A problem on the world's most popular code repository and developer collaboration site was first reported around 05:00 UK time (04:00 UTC) this morning and was resolved at 09:30 UK time (08:30 UTC). Basic Git operations were not affected.
GitHub, on the whole, is a relatively reliable site but the impact of downtime is considerable because of its wide use and critical importance. The site has over 44 million users and over 100 million repositories (nearly 34 million of which are public).
The last major outage before today was on 29th June, and before that on 19 June, and 22nd and 23rd May. In the context of such a key service, that isn't a great recent track record. “You are a dependency to our systems and if this keeps happening, many will say goodbye,” said developer Emad Mokhtar on Twitter.
What is going on? The Microsoft-owned company has not always been great at releasing prompt post-mortem explanations, but according to a post last week a new Availability Report will now be published on the first Wednesday of each month, so we can expect an explanation of today’s blip by 5 August, if not before.

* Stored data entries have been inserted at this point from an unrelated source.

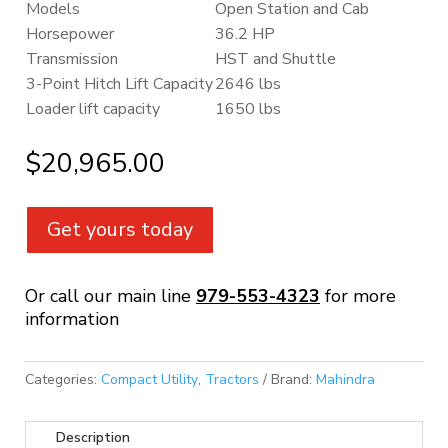
Models
Open Station and Cab
Horsepower
36.2 HP
Transmission
HST and Shuttle
3-Point Hitch Lift Capacity
2646 lbs
Loader lift capacity
1650 lbs
$
20,965.00
Get yours today
Or call our main line
979-553-4323
for more
information
Categories:
Compact Utility
,
Tractors
Brand:
Mahindra
Description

In the same post, GitHub reported on what went wrong in May and June. It turns out that database issues are the most common problem. On May 5, “a shared database table’s auto-incrementing ID column exceeded the size that can be represented by the MySQL Integer type,” said GitHub’s SVP of engineering, Keith Ballinger.
May 22 was another bad day for the company’s MySQL servers. A primary MySQL instance was failed over for planned maintenance, but the newly promoted instance crashed after six seconds. “We manually redirected traffic back to the original primary,” said Ballinger. Recovering the six seconds of writes to the crashed instance, though, caused delays. “A restore of replicas from the new primary was initiated which took approximately four hours with a further hour for cluster reconfiguration to re-enable full read capacity,” he added.

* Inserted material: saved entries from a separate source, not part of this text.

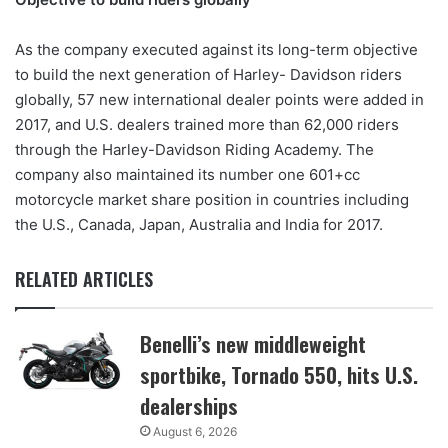
As the company executed against its long-term objective
to build the next generation of Harley- Davidson riders
globally, 57 new international dealer points were added in
2017, and U.S. dealers trained more than 62,000 riders
through the Harley-Davidson Riding Academy. The
company also maintained its number one 601+cc
motorcycle market share position in countries including
the U.S., Canada, Japan, Australia and India for 2017.
RELATED ARTICLES
Benelli’s new middleweight
sportbike, Tornado 550, hits U.S.
dealerships
August 6, 2026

On 19 June, Ballinger said, a dependency introduced in order to “better instrument A/B experimentation” caused “site-wide application errors for a percentage of users enrolled in the experiment.”

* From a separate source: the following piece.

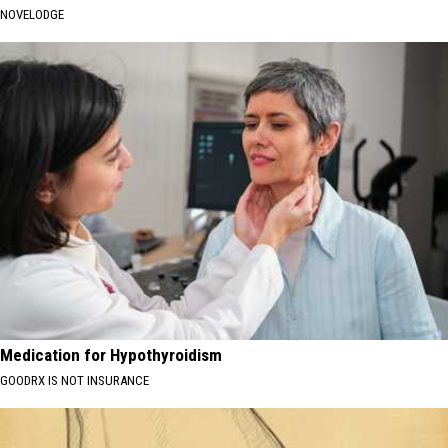
NOVELODGE
Medication for Hypothyroidism
GOODRX IS NOT INSURANCE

June 29th saw another MySQL-related issue. GitHub had recently updated its ProxySQL service to a new version. “The primary MySQL node on one of our main database clusters failed and was replaced automatically by a new host,” Ballinger said. “Within seconds, the newly promoted primary crashed.” Sounds familiar.
“After we recovered service manually, the new primary became CPU starved and crashed again. A new primary was promoted which also crashed shortly thereafter.”
The fix, it turned out, was to roll back to the previous version of ProxySQL.
The above reports suggest that GitHub’s reliability issues are not related to changes introduced as a result of Microsoft’s 2018 acquisition of the company, even though the number of outages seems, if anything, to be a bit worse since then.
The correlation may be more to do with continued user growth, and additional features that increase the load. The core issue, judging from past reports, is database server reliability at massive scale – something which (in theory) Microsoft’s Azure expertise could help with. However, as the reports themselves illustrate, making changes to improve the service can itself be a downtime risk. ®